Exercise goal
Update the MongoDB timestamp thread by giving its text again, starting at "try this(but it" and ending at "an alternative filter.", with "date filter" changed to "timestamp filter".

Text
■ ■ ■

Using MongoDB Spark Connector to filter based on timestamp

3k Views Asked by At

I am using Spark MongoDB connector to fetch data from mongodb..However I am not able to get how I can query on Mongo using Spark using aggregation pipeline(rdd.withPipeline).Following is my code where I want to fetch records based on timestamp & store in dataframe :

 val appData=MongoSpark.load(spark.sparkContext,readConfig)
val df=appData.withPipeline(Seq(Document.parse("{ $match: { createdAt : { $gt : 2017-01-01 00:00:00 } } }"))).toDF()

Is this a correct way to query on mongodb using spark for timestamp value?

3

There are 3 best solutions below

0
On

try this(but it has limitation like mongo date and ISODate can only take TZ format timestamp only.

option("pipeline", s"""[{ $$match: { "updatedAt" : { $$gte : new ISODate("2022-11-29T15:26:21.556Z") } } }]""").mongo[DeltaComments]
0
On

As the comment mentioned, you could utilise the Extended JSON format for the date filter.

val appDataRDD  = MongoSpark.load(sc)
val filteredRDD = appDataRDD.withPipeline(Seq(Document.parse("{$match:{timestamp:{$gt:{$date:'2017-01-01T00:00:00.000'}}}}")))
filteredRDD.foreach(println)

See also MongoDB Spark Connector: Filters and Aggregation to see an alternative filter.

1
On

Try this:

val pipeline = "{'$match': {'CreationDate':{$gt: {$date:'2020-08-26T00:00:00.000Z'}}}}"

val sourceDF = spark.read.format("com.mongodb.spark.sql.DefaultSource").option("uri", "mongodb://administrator:[email protected]:27017/?authSource=admin").option("database","_poc").option("collection", "activity").option("pipeline", pipeline).load()

■ ■ ■

Input data

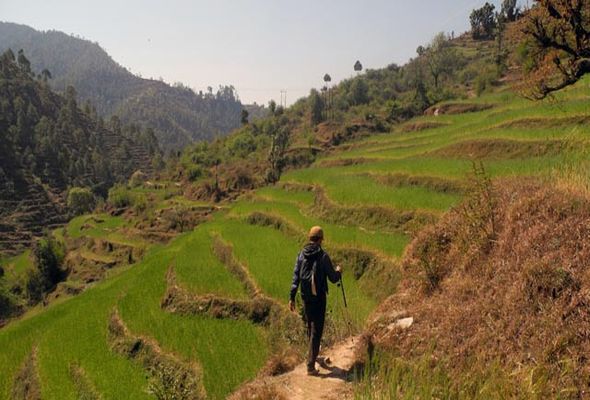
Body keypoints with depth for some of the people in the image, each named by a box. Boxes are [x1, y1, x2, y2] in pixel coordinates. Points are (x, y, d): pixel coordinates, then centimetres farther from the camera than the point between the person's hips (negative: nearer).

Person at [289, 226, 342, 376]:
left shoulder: (301, 254, 0)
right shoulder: (323, 256, -13)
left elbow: (295, 277, -1)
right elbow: (333, 279, -8)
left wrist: (292, 297, 3)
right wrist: (338, 272, 14)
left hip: (306, 296, 5)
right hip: (319, 297, -5)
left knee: (310, 326, 23)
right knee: (316, 330, 1)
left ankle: (313, 355, 40)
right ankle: (310, 365, -1)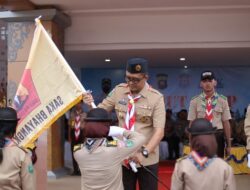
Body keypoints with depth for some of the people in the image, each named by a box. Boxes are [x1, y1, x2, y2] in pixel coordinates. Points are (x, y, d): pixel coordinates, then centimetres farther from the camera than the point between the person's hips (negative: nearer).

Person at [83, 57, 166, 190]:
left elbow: (159, 131, -16)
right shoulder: (118, 91, 1)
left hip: (147, 159, -3)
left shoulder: (156, 98, -10)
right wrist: (90, 104, -13)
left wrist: (144, 153, -28)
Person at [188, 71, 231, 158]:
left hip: (218, 137, 1)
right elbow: (192, 124, 2)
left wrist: (228, 145, 5)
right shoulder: (194, 101, 1)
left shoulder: (222, 100, 3)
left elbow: (226, 123, 4)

■ ■ ■

Response box
try this(but it has limitation like mongo date and ISODate can only take TZ format timestamp only.

option("pipeline", s"""[{ $$match: { "updatedAt" : { $$gte : new ISODate("2022-11-29T15:26:21.556Z") } } }]""").mongo[DeltaComments]
0
On

As the comment mentioned, you could utilise the Extended JSON format for the timestamp filter.

val appDataRDD  = MongoSpark.load(sc)
val filteredRDD = appDataRDD.withPipeline(Seq(Document.parse("{$match:{timestamp:{$gt:{$date:'2017-01-01T00:00:00.000'}}}}")))
filteredRDD.foreach(println)

See also MongoDB Spark Connector: Filters and Aggregation to see an alternative filter.